* **Work to be completed**
In the entries, change "sub-region" to "subdivision" and give back only the lines from the line with "latitude: 49.0592" to the line with "latitude: 48.8386", otherwise unchanged. Leave the pictures out.

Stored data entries
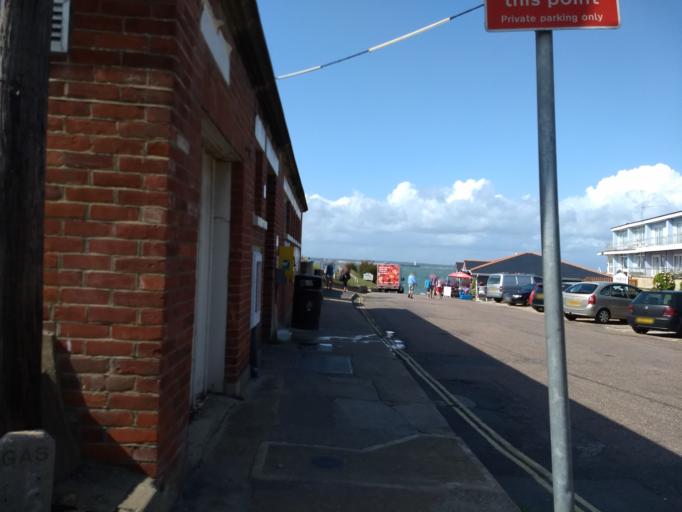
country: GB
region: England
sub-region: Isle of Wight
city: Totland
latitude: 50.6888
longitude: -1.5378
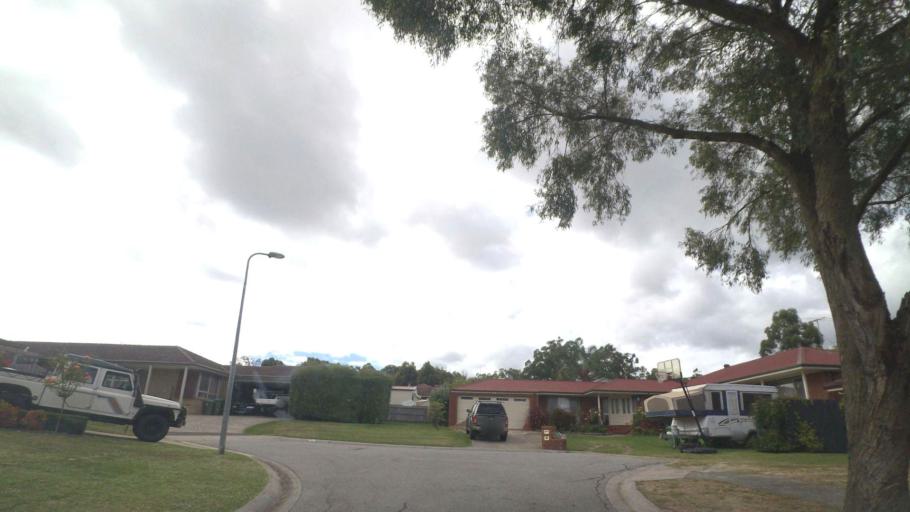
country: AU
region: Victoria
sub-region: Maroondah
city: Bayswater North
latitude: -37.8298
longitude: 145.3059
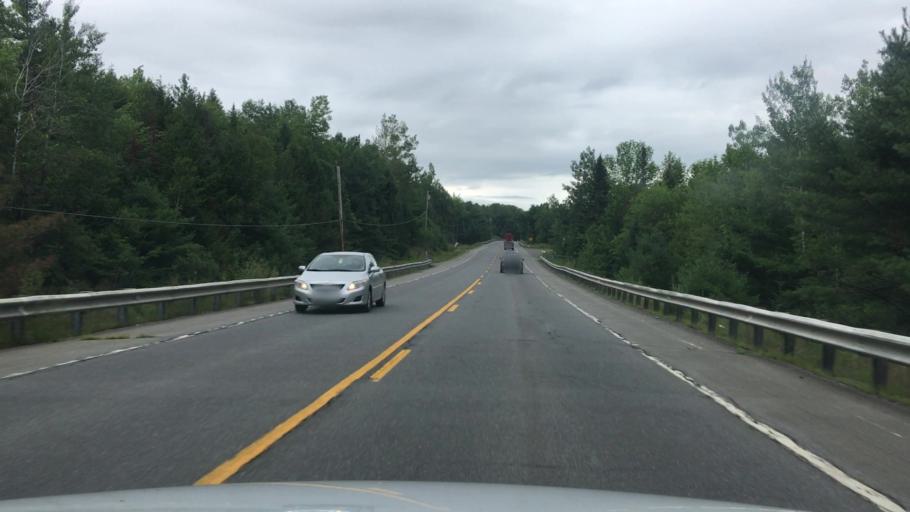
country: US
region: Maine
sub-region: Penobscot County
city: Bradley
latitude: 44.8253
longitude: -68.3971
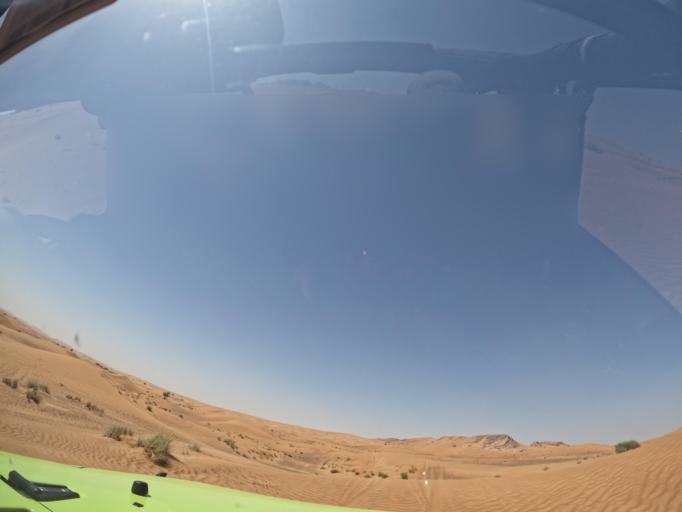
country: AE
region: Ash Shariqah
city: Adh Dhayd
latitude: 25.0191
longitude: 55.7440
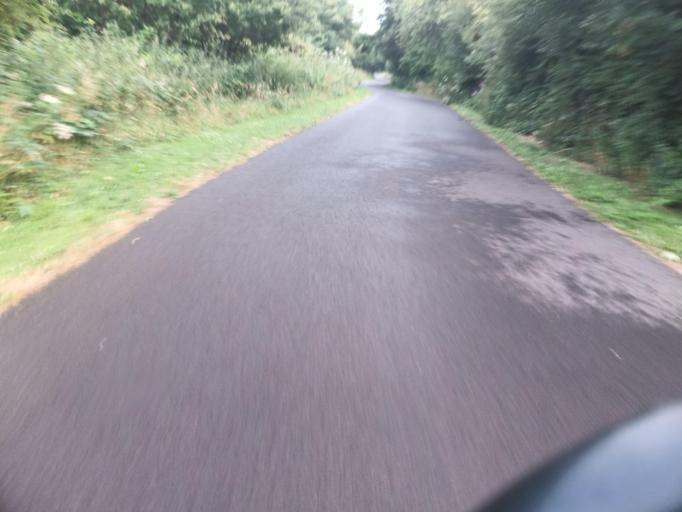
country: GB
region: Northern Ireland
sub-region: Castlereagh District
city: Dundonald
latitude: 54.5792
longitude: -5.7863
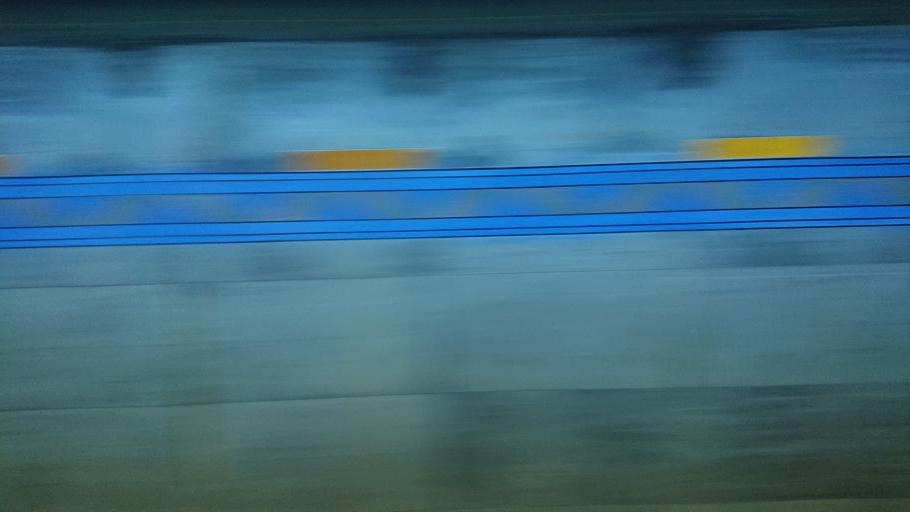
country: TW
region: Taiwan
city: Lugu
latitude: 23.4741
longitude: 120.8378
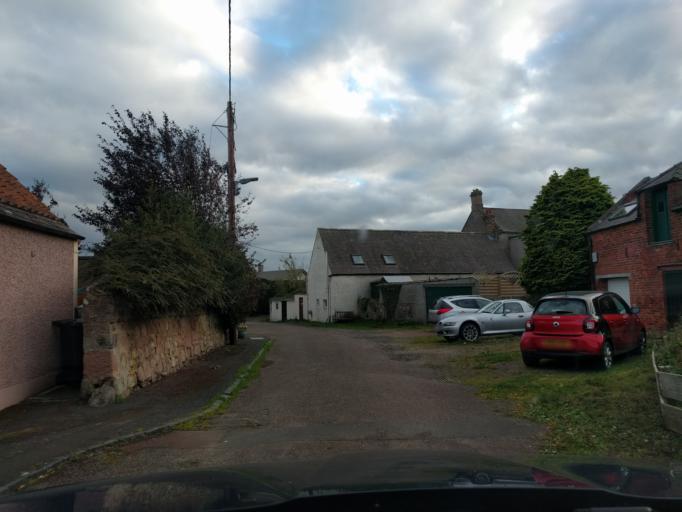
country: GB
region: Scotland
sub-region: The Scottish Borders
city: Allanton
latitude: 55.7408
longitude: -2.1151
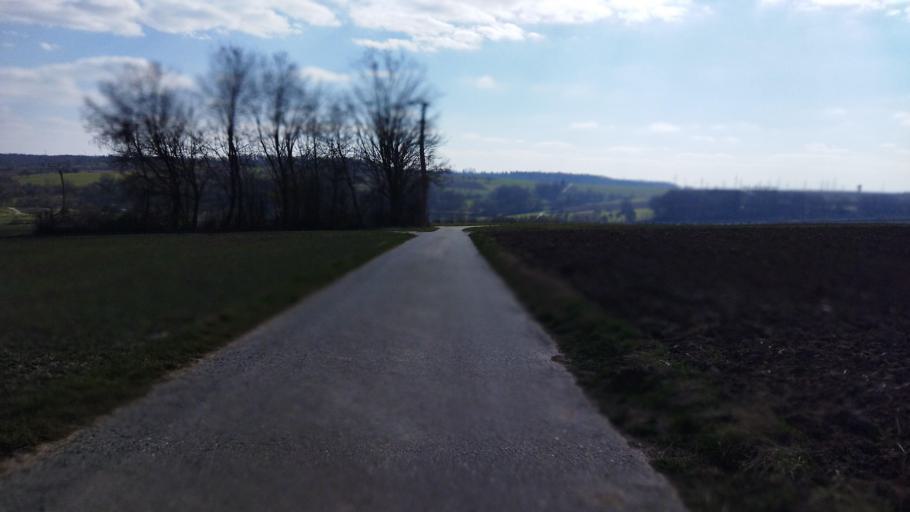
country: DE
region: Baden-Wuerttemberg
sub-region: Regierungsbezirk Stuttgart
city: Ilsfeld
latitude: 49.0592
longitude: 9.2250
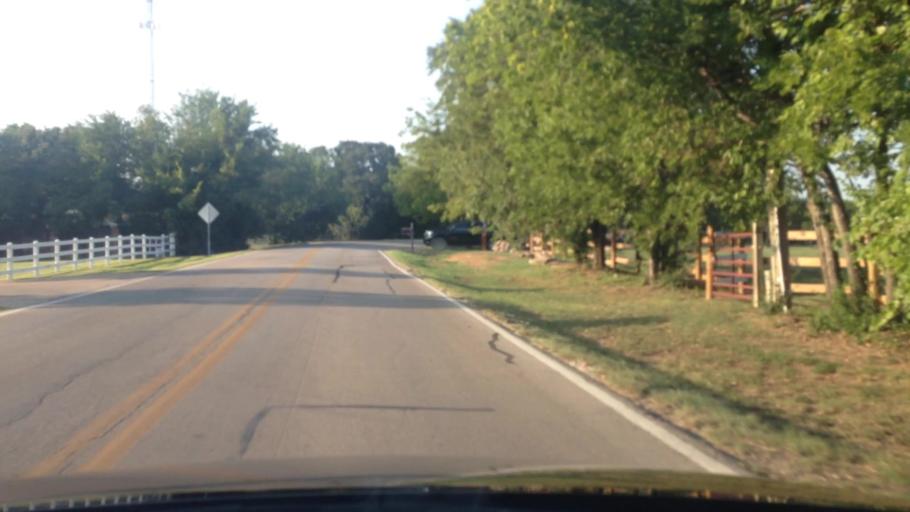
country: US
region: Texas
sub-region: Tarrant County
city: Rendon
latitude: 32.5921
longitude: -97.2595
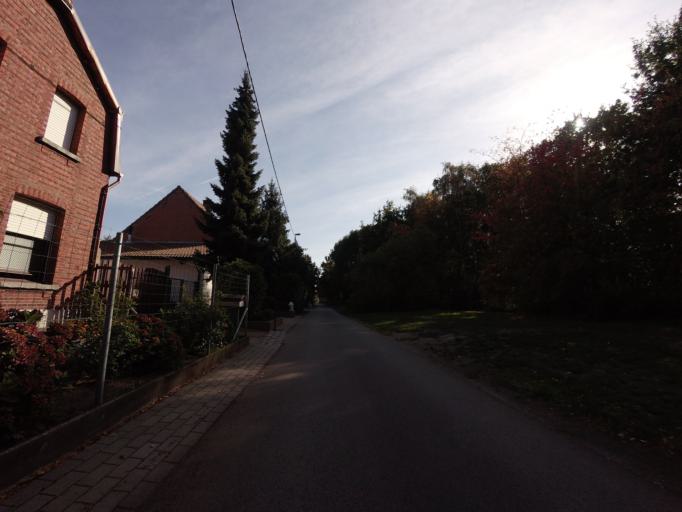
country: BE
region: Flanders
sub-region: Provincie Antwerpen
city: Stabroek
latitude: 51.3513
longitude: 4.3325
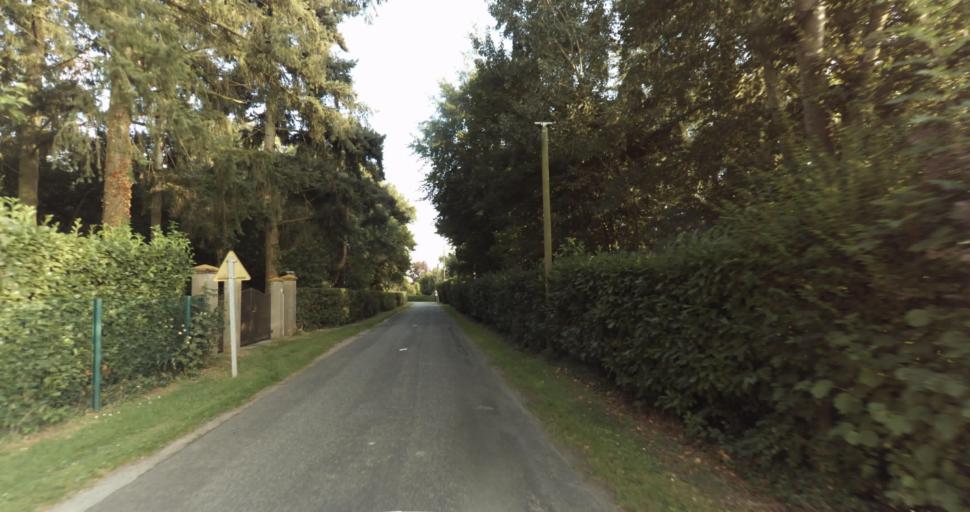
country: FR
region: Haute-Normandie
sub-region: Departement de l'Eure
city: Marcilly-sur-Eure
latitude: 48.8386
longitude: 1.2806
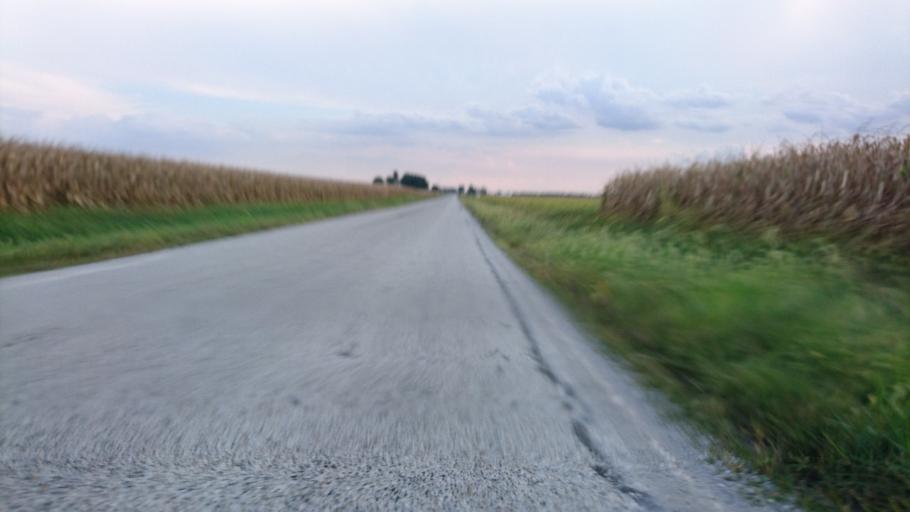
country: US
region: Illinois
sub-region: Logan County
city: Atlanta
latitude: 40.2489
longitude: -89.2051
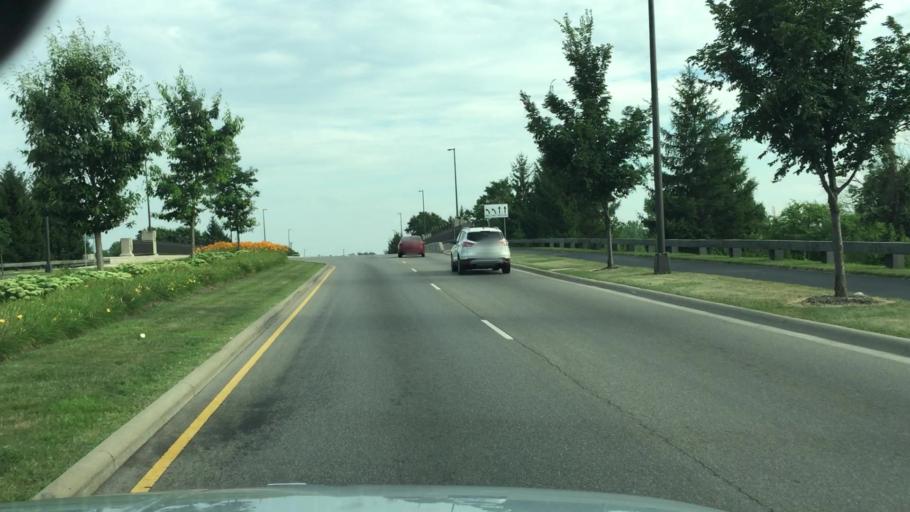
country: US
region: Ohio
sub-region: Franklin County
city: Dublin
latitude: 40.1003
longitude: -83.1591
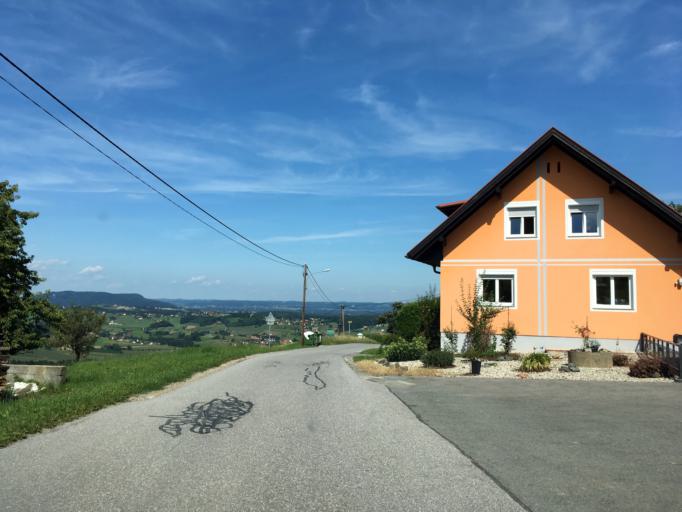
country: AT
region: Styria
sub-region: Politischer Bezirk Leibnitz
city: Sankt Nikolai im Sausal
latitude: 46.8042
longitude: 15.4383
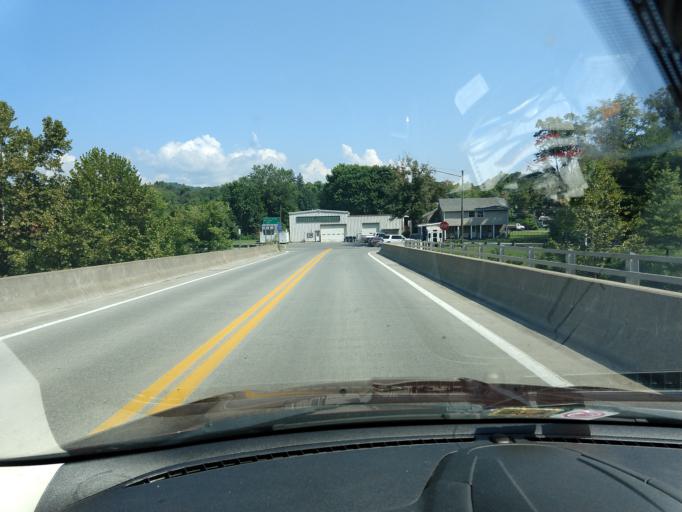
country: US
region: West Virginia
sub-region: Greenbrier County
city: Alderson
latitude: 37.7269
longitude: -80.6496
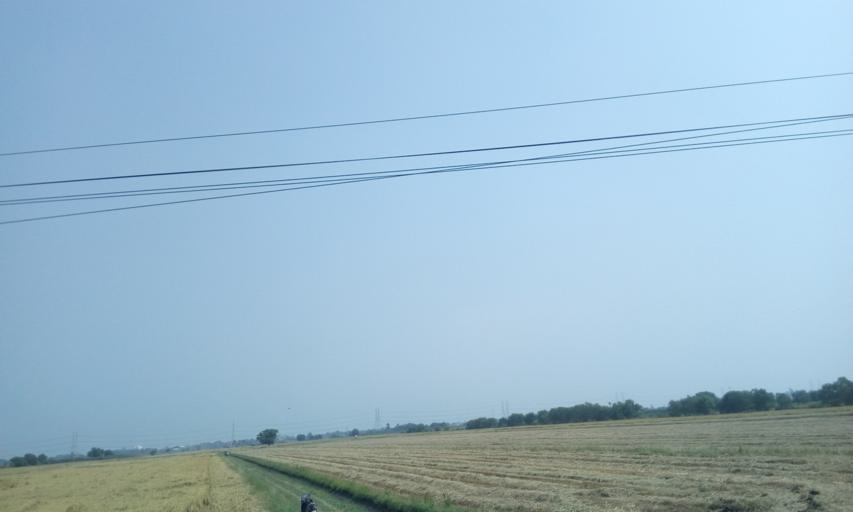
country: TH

* **Written answer**
latitude: 49.0592
longitude: 9.2250
country: US
region: Texas
subdivision: Tarrant County
city: Rendon
latitude: 32.5921
longitude: -97.2595
country: BE
region: Flanders
subdivision: Provincie Antwerpen
city: Stabroek
latitude: 51.3513
longitude: 4.3325
country: FR
region: Haute-Normandie
subdivision: Departement de l'Eure
city: Marcilly-sur-Eure
latitude: 48.8386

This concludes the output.